Assistir “Resistentes”, de Patrícia Lobo traz uma sensação completamente familiar para os que conhecem as particularidades da Zona Oeste de São Paulo. “Imensas manhãs na Pompéia tem jeito, cheiro e vida”, escrevi diversas vezes enquanto caminhava pelas linhas curvas do bairro. Os bares que frequento há tantos anos, as pessoas que converso no dia a dia são entrevistadas no documentário e transportam para Pompéia que, como diz Marcia Crespo durante o documentário, é realmente o bairro dos encontros.
O filme caminha pela Zona Oeste apresentando memórias íntimas, de afeto e dor. A brusca mudança que vem sendo implementada nos últimos anos pelo Plano Diretor (2014), é o tema central do filme. Embora os argumentos do plano sejam específicos, empreiteiras avançam sobre o bairro com intuitos que fogem da dinâmica dos bairros, se esquivando de qualquer tentativa de diálogo.
Vila Madalena, Perdizes, Pompéia, Lapa: conhecer a própria história da região por ela mesma faz um batidão de emoções, e só assistindo podemos perceber. O documentário apresenta visões de todos os ângulos dos bairros que hoje se veem encurralados por prédios e mais prédios. A sequência do filme, misturada com cenas de “Tempos modernos” de Charlie Chaplin, nos coloca de frente a nossa própria opinião sobre a verticalização das cidades, suas teóricas e utópicas vantagens e sua realidade menos feliz.
Pude presenciar a Zona Oeste de 2014, quando os primeiros moradores começaram a ser abordados por empresários e construtoras com propostas indecentes de compra de suas casas, terrenos e memórias. O recente crescimento dessas construções tem causado movimentos diversos no bairro, que pouco a pouco começa a se articular de uma nova forma para receber outras gerações, que não conhecem de verdade os encontros que a Zona Oeste pode oferecer. O conhecer-se ficou para trás.
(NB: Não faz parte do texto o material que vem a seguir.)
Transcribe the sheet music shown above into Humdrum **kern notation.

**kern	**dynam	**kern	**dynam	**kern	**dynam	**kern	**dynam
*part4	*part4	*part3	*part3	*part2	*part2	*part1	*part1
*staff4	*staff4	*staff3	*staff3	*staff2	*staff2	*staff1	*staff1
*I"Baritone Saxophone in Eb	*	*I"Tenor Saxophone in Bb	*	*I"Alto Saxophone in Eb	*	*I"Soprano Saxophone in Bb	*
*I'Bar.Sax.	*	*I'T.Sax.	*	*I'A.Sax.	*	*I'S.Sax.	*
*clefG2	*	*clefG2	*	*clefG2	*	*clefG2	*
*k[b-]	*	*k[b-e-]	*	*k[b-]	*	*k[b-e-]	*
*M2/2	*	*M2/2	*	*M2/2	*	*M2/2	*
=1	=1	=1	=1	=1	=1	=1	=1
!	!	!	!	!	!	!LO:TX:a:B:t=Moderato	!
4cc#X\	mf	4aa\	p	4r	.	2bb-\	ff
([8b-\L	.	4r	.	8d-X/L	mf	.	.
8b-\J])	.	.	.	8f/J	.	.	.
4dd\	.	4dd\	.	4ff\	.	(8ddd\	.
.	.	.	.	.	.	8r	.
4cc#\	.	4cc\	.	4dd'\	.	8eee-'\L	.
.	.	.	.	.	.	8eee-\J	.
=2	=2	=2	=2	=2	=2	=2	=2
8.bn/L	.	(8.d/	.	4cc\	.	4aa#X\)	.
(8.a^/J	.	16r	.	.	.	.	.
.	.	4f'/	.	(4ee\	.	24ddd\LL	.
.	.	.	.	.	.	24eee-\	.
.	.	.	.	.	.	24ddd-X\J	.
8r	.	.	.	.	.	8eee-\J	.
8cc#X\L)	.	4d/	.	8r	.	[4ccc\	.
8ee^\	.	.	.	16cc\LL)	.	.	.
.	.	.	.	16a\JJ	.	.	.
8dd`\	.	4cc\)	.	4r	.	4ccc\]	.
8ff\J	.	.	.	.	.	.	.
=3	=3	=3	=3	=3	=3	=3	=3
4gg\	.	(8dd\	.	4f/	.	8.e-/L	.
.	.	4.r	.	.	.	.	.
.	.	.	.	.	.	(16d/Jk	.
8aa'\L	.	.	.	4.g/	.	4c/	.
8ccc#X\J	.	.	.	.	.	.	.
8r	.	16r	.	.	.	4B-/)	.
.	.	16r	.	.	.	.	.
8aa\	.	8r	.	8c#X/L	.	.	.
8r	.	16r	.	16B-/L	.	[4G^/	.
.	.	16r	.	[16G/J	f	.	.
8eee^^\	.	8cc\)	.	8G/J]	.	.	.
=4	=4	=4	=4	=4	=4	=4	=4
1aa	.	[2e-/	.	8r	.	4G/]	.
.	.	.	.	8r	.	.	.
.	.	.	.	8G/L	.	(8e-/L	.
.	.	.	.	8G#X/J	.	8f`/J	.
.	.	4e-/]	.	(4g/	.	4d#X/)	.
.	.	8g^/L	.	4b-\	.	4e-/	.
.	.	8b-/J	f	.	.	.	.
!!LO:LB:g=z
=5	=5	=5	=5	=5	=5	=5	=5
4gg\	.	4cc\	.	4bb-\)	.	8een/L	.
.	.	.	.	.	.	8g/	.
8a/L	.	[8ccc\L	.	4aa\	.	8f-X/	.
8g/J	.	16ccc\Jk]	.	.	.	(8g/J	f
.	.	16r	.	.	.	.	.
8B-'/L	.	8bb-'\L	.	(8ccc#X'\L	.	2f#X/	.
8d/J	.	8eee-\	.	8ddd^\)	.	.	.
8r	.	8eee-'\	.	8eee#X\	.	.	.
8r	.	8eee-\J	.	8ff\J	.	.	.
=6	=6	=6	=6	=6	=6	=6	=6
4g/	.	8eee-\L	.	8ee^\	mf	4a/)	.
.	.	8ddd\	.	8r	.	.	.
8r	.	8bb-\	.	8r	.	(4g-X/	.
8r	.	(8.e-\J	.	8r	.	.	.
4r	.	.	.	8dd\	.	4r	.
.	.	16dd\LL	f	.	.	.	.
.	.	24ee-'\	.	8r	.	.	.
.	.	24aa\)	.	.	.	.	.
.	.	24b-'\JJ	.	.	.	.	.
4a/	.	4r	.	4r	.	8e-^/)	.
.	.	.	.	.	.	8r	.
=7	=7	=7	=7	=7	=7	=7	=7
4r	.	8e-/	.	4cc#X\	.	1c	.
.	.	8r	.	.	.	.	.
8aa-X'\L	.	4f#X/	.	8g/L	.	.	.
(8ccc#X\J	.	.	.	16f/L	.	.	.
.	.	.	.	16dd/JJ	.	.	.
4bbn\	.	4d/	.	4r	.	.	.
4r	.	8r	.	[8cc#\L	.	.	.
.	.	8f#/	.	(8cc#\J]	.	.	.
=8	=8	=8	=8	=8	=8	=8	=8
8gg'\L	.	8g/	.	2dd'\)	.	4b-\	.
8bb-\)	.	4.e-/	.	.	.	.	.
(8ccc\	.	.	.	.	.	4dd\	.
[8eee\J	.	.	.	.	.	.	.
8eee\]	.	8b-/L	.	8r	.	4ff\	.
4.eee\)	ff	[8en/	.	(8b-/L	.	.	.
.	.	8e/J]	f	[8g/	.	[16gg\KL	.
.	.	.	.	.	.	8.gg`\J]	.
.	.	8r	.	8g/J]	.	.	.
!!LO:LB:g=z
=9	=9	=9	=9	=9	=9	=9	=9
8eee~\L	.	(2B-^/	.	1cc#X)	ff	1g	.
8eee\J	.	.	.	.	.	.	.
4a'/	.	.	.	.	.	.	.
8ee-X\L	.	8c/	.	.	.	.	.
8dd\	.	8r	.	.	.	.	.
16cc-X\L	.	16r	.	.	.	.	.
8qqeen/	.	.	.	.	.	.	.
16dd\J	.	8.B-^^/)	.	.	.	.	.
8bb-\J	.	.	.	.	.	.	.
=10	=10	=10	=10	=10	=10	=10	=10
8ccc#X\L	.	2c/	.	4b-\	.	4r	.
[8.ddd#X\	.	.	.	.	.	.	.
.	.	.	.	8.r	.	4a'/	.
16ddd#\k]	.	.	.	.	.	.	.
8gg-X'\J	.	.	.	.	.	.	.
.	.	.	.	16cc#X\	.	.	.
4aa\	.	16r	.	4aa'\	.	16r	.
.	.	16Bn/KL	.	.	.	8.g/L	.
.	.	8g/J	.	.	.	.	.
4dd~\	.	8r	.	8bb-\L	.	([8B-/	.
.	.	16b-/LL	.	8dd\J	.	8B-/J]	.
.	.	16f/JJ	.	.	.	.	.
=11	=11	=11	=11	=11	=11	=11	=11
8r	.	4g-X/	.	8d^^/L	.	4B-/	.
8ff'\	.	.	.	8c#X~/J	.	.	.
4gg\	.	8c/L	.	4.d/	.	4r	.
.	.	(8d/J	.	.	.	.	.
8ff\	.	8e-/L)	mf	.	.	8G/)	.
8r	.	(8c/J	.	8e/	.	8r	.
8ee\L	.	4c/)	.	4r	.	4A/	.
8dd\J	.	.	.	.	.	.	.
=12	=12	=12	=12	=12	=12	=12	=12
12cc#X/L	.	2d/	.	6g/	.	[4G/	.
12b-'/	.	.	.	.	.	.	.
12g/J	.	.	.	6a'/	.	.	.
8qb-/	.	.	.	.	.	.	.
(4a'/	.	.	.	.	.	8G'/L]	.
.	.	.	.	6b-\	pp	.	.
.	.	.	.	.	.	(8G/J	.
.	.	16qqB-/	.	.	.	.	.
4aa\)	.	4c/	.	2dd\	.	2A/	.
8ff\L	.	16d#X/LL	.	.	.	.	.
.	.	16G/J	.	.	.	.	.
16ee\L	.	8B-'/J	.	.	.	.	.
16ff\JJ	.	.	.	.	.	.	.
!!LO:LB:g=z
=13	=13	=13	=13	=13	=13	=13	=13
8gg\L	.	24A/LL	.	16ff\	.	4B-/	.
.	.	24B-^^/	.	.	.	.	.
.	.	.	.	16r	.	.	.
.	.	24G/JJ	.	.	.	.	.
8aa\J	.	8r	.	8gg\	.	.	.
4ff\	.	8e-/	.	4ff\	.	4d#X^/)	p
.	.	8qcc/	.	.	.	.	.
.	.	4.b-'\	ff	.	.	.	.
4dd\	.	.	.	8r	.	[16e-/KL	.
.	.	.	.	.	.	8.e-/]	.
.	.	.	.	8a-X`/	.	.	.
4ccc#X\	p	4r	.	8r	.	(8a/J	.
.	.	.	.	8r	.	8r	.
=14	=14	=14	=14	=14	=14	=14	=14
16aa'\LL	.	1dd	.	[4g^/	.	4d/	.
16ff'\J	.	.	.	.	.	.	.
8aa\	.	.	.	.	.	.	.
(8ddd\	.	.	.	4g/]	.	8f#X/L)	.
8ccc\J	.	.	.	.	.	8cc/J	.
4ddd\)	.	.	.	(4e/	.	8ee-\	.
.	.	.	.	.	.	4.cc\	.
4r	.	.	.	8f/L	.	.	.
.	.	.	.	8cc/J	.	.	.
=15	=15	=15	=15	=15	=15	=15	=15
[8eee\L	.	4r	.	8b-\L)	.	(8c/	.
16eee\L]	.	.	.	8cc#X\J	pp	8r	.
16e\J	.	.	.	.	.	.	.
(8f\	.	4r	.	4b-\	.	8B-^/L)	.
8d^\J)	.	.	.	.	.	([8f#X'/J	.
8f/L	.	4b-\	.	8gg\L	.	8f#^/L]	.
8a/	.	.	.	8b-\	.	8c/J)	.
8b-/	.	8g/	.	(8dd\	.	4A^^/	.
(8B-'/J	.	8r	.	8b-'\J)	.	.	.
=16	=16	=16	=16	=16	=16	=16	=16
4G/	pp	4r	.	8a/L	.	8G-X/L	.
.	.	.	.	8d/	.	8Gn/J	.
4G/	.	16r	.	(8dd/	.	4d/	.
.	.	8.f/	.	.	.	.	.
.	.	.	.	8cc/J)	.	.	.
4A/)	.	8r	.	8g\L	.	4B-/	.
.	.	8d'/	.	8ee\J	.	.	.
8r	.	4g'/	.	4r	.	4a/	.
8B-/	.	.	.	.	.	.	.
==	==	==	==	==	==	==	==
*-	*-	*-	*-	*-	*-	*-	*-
Morei em Perdizes perto da prainha, do lado do Requinte, a poucos metros do Seu Gabim, o baião de dois sagrado das tardes de sábado. As longas caminhadas entre os bairros reforçam a qualidade de vida implícita da Zona Oeste: quase tudo podemos fazer a pé. Toda semana rever a Cayowaá e reparar mais uma torre subindo. Hoje, o carro é a melhor opção para quem chega desavisado nas ruas onduladas da Pompéia. Estrangeiros não sabem que atrás da Rua Clélia, na Lapa há uma casa de nhoque caseiro tocados por duas senhoras, irmãs, que levaram à frente o negócio da família. Temas como este costuram “Resistentes” ampliando o entendimento que nunca é dado saber diretamente à população: como a verticalização realmente opera, nas grandes e pequenas camadas sociais.
A lógica dos shoppings e centros comerciais não funcionam ali, mas quem implementa esse adensamento mobiliário não quer saber disso. Os “piscinões” previstos para serem construídos nas praças da região extinguem os encontros espontâneos que desenham o bairro, e já que o mercado exige retorno financeiro, praças seguem desaparecendo. Muito bem colocadas, as falas e depoimentos ao longo do filme abrem camadas mais profundas do que significa abrir um novo metrô que faça com que ali circulem mais pessoas.
“Resistentes” faz um belo recorte temporal, cultural e afetivo da Zona Oeste de São Paulo que, dentre todas as suas complexidades, continua tendo um jeito, cheiro e muita vida.